(DOCUMENT SECTION begins)

First embedded project with TotalCross

1. Introduction

Our first embedded project using TotalCross will be a simple but elegant interface to control a GPIO pin, that can be used to light an LED or even a relay that can switch on and off a more potent light bulb. To do that we will be learning how to use TotalCross’ Gpiod component, alongside the Switch, and the ImageControl components. The final result should look like this:

2. Assembling and testing the hardware

To understand the Gpiod module it is important to understand the libgpiod, which is an interface to manage GPIO in user space, present at the Linux Kernel since version 4.8. So, to start off, let’s assemble our hardware and try out a few of libgpiod command line tools. You will need the following components:

  • An LED
  • A 220 Ω resistor (or any other value up to 470 Ω)
  • A breadboard and jumpers

In this example we will be using a Raspberry Pi 3, but you can use any other hardware running a Linux distribution with an ARM microprocessor unit, just pay attention to the board’s pinout configuration. We can see at the Raspberry documentation that the pin 40 can be used as GPIO21 and pin 39 can be used as GND, so the hardware configuration will be as it is shown in the figure below:

Hardware configuration using Raspberry Pi 3

{% hint style="info" %} Don’t forget to make sure that the short leg on your LED (which is the negative lead) is connected to the GND {% endhint %}

After the circuit is assembled, let’s test the LED using the gpioset tool from the libgpiod interface. It is important to know that the GPIO chips are mapped into groups of 32 pins, so if you are using GPIO 68, for example, you would need to access chip 2 and pin 4 (because 32 x 2 + 4 = 68). In our example, Raspberry 3 has only one chip, so let’s use chip 0 and pin 21.

(DOCUMENT SECTION ends)
(GIVEN DATA begins)

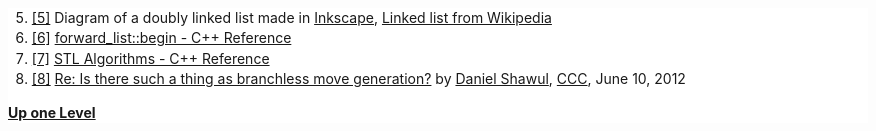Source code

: 5. <a id="cite-ref-5" href="#cite-note-5">[5]</a> Diagram of a doubly linked list made in [Inkscape](https://en.wikipedia.org/wiki/Inkscape), [Linked list from Wikipedia](https://en.wikipedia.org/wiki/Linked_list)
6. <a id="cite-ref-6" href="#cite-note-6">[6]</a> [forward\_list::begin - C++ Reference](http://www.cplusplus.com/reference/stl/forward_list/begin/)
7. <a id="cite-ref-7" href="#cite-note-7">[7]</a> [STL Algorithms - C++ Reference](http://www.cplusplus.com/reference/algorithm/)
8. <a id="cite-ref-8" href="#cite-note-8">[8]</a> [Re: Is there such a thing as branchless move generation?](http://www.talkchess.com/forum/viewtopic.php?topic_view=threads&p=468678&t=43971) by [Daniel Shawul](Daniel_Shawul "Daniel Shawul"), [CCC](CCC "CCC"), June 10, 2012

**[Up one Level](Data "Data")**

(GIVEN DATA ends)

EXERCISES TO COMPLETE:
(1) Answer these questions from the TotalCross project text:
(a) Since which Linux Kernel version has libgpiod been present?
(b) Which Raspberry Pi 3 pin can be used as GND?
(c) Which chip and pin would you access to use GPIO 68?
(2) Translate this sentence from the TotalCross project text into Spanish: "In our example, Raspberry 3 has only one chip, so let’s use chip 0 and pin 21."
(3) Reproduce word for word the passage of the TotalCross project text starting at "To understand the Gpiod" and ending at "up to 470 Ω)".
None of the tasks depend on the entries.

RESULTS IN ORDER:
(1)
(a) Version 4.8.
(b) Pin 39.
(c) Chip 2 and pin 4.

(2) En nuestro ejemplo, la Raspberry 3 tiene solo un chip, así que usemos el chip 0 y el pin 21.

(3)
To understand the Gpiod module it is important to understand the libgpiod, which is an interface to manage GPIO in user space, present at the Linux Kernel since version 4.8. So, to start off, let’s assemble our hardware and try out a few of libgpiod command line tools. You will need the following components:

  • An LED
  • A 220 Ω resistor (or any other value up to 470 Ω)